▶ **Requirement A**:
In the listing below, print the lines word for word, beginning at the line that contains "Is it true that" and stopping after the line that contains "The value of". Leave the pictures out.

***** Extract provided *****

You tell me if Anne Marie's baby name is good or bad.
Has she given her...
Because she's got a hyphenated name.
Yeah.
Has she given her baby a hyphenated name?
Well, she's given the baby...
Kind of.
It's first and middle name.
So I think the name is meant to be said together,
but it's first in middle name,
not technically hyphenated.
I'll let Anne Marie reveal the baby's name to you.
All right.
Are you going to reveal...
Yeah, I haven't told anyone yet.
Do you want to know?
Yes.
Okay, his name is Forever.
Yeah, Forever Sugar.
Wait, Forever Sugar.
Forever Sugar.
I hate it.
Boy as well.
Don't like it.
I don't care.
What?
It would make it better if it's a girl.
Oh, Forever Sugar has female connotations to me.
It's got a feminine energy.
Does it not?
It's got a noun energy to me.
Forever Sugar.
Give her a chance.
Do you even know what I want to know why she named her son Forever?
Yeah, go on.
My nan used to sign off every card with Always and Forever.
Yeah.
All the time.

*****

▶ **Requirement B**:
Output the passage from the baby-name conversation word for word, beginning at the words "I'll let Anne" and stopping after "Wait, Forever Sugar.".

***** Data records *****

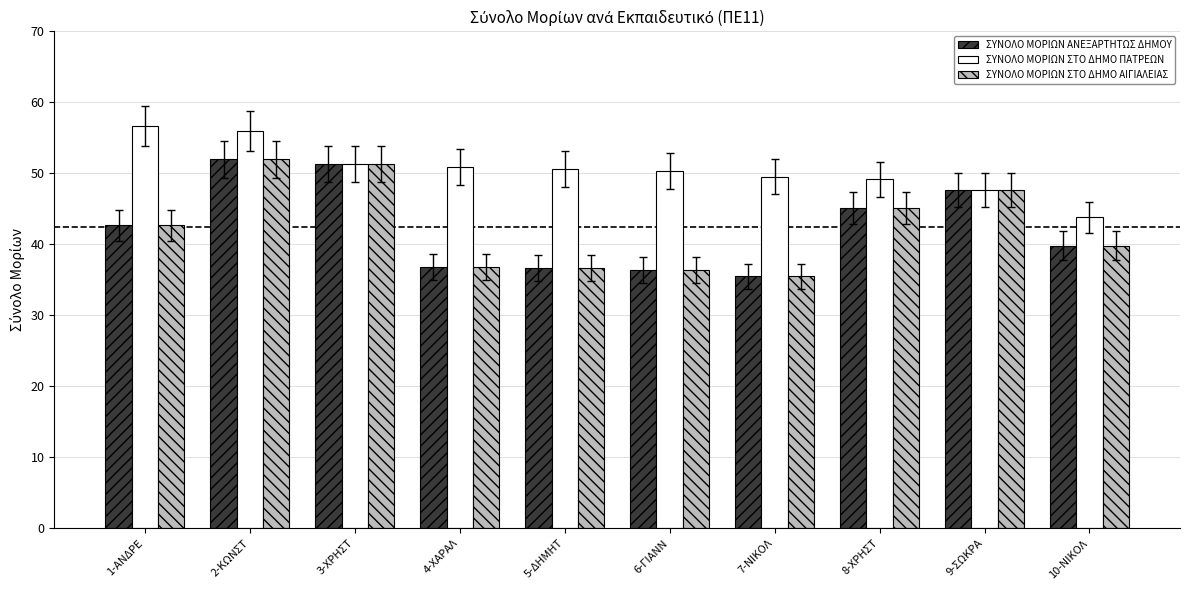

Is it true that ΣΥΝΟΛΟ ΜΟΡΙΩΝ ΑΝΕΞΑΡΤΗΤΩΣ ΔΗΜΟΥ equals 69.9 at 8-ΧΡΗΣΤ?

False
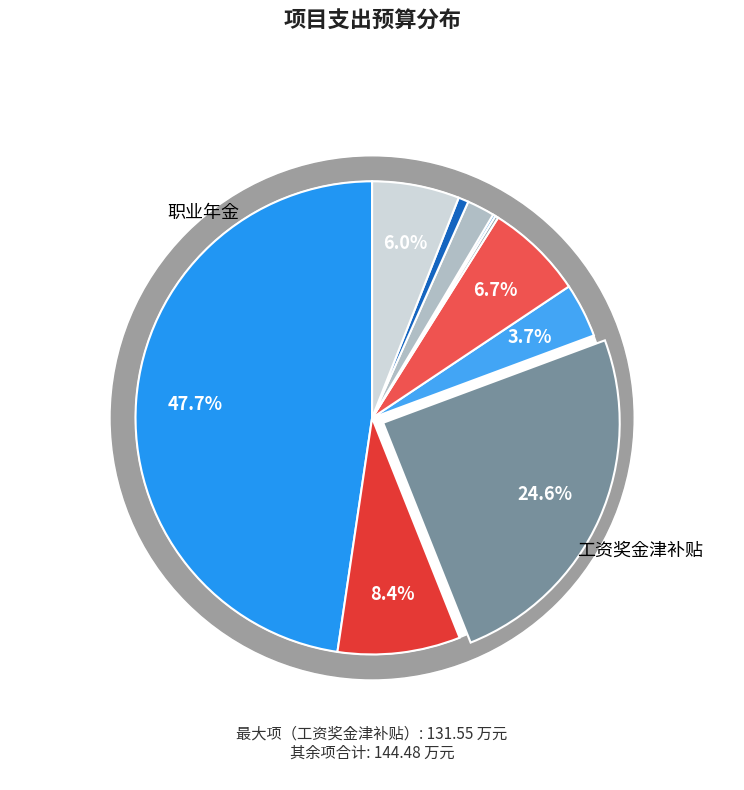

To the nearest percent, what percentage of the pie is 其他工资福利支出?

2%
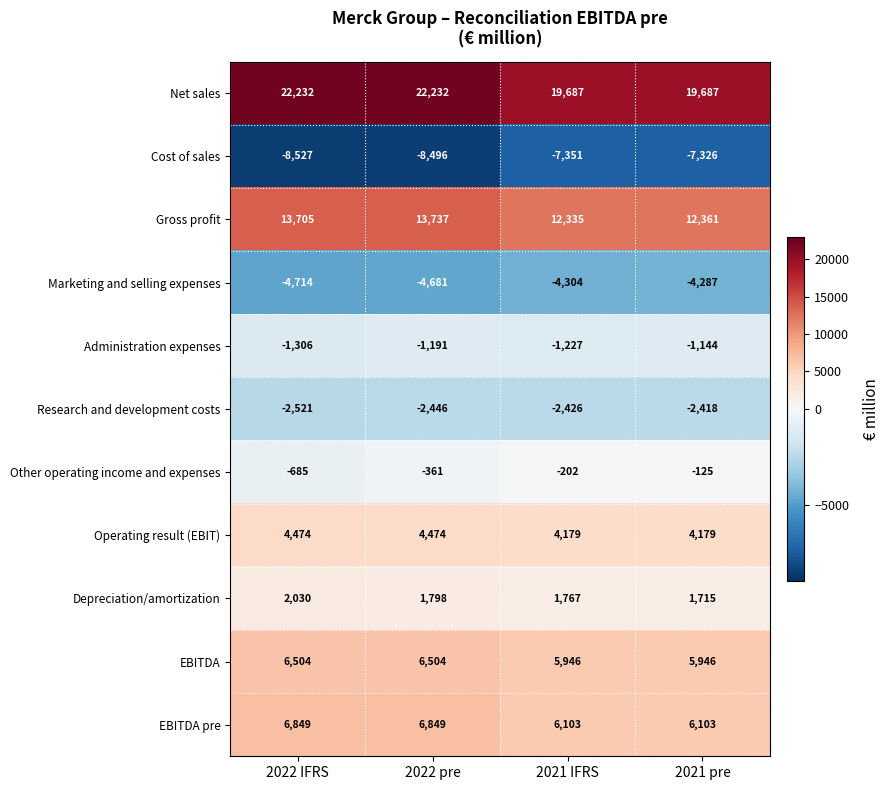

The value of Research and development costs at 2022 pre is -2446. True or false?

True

*****
***** Data records *****

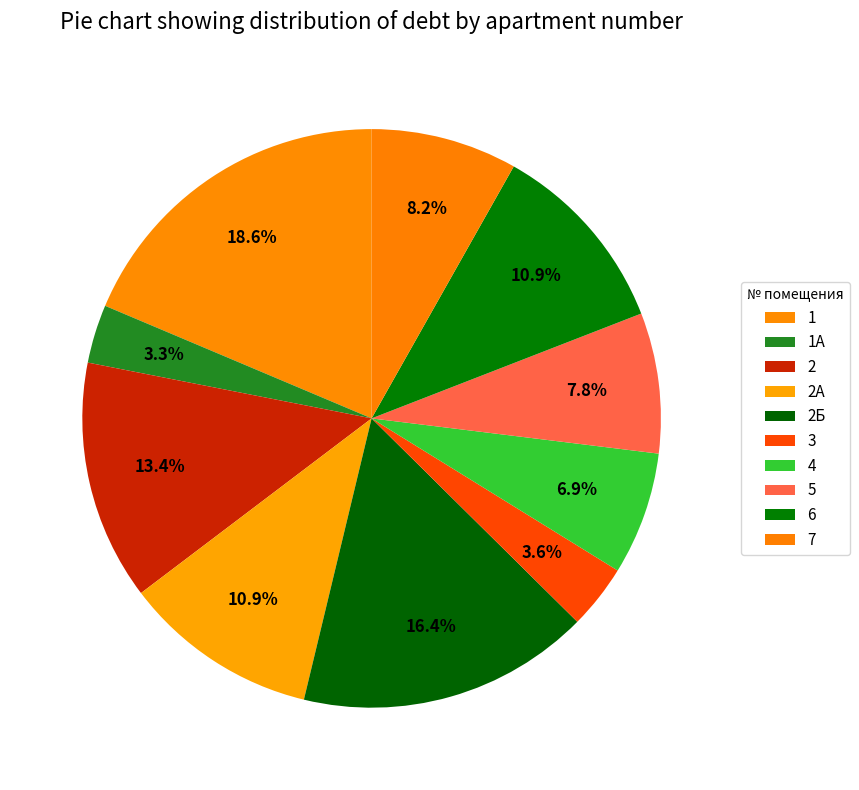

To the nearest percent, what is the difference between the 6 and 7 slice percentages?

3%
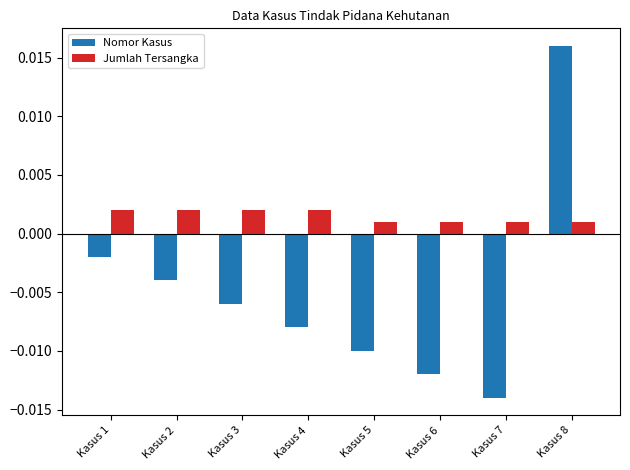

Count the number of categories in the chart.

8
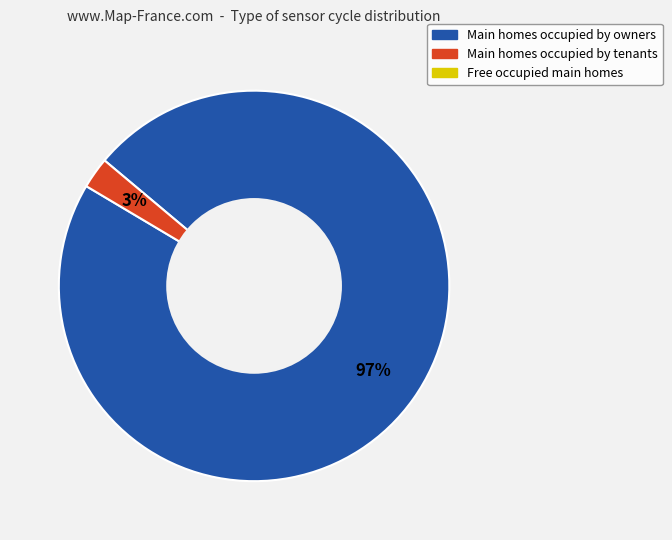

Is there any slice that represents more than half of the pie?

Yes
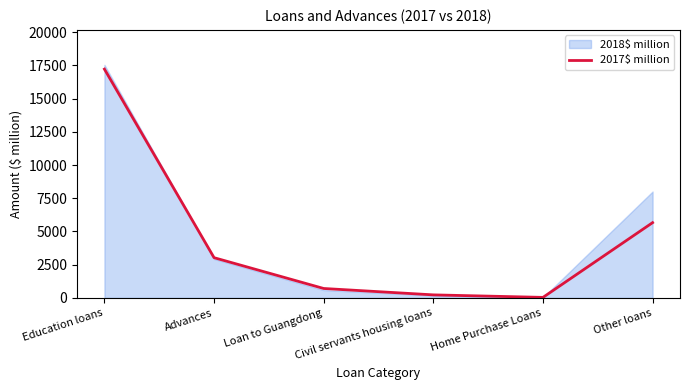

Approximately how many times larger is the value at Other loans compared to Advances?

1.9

*****
***** Data records *****

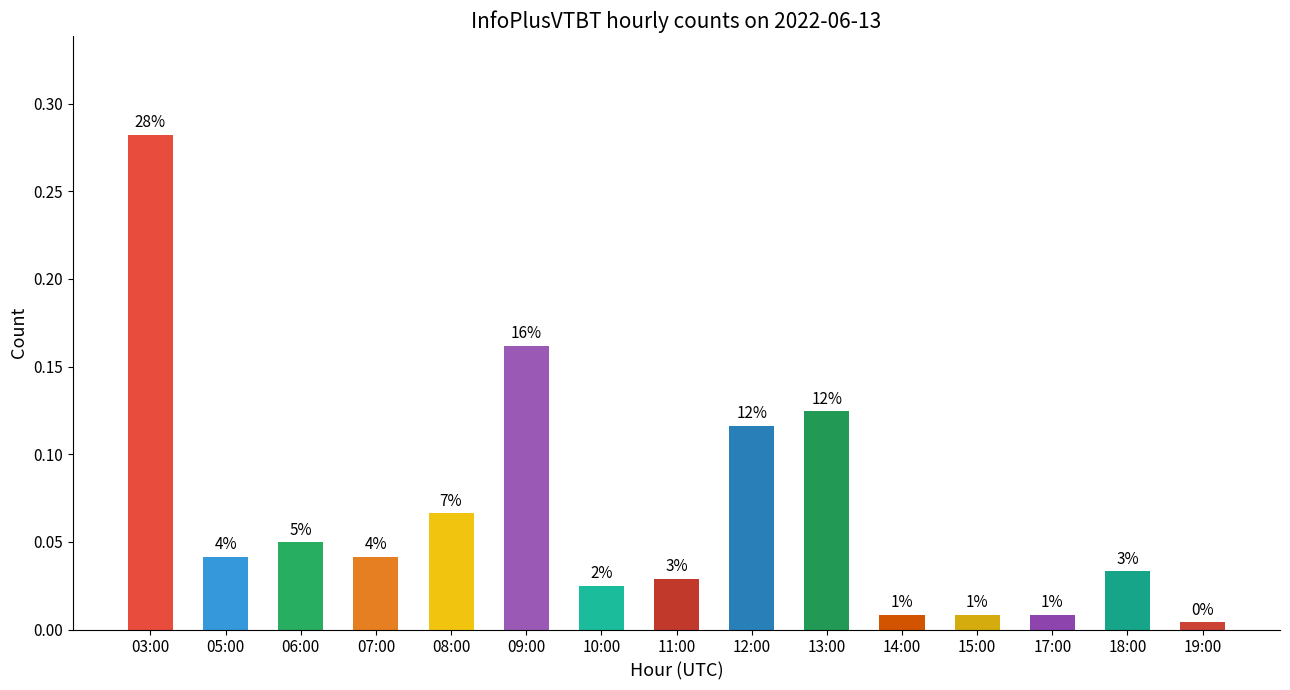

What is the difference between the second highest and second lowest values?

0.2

*****

▶ **Exercise output A**:
Is it true that ΣΥΝΟΛΟ ΜΟΡΙΩΝ ΑΝΕΞΑΡΤΗΤΩΣ ΔΗΜΟΥ equals 69.9 at 8-ΧΡΗΣΤ?

False

To the nearest percent, what percentage of the pie is 其他工资福利支出?

2%

The value of Research and development costs at 2022 pre is -2446. True or false?

▶ **Exercise output B**:
I'll let Anne Marie reveal the baby's name to you.
All right.
Are you going to reveal...
Yeah, I haven't told anyone yet.
Do you want to know?
Yes.
Okay, his name is Forever.
Yeah, Forever Sugar.
Wait, Forever Sugar.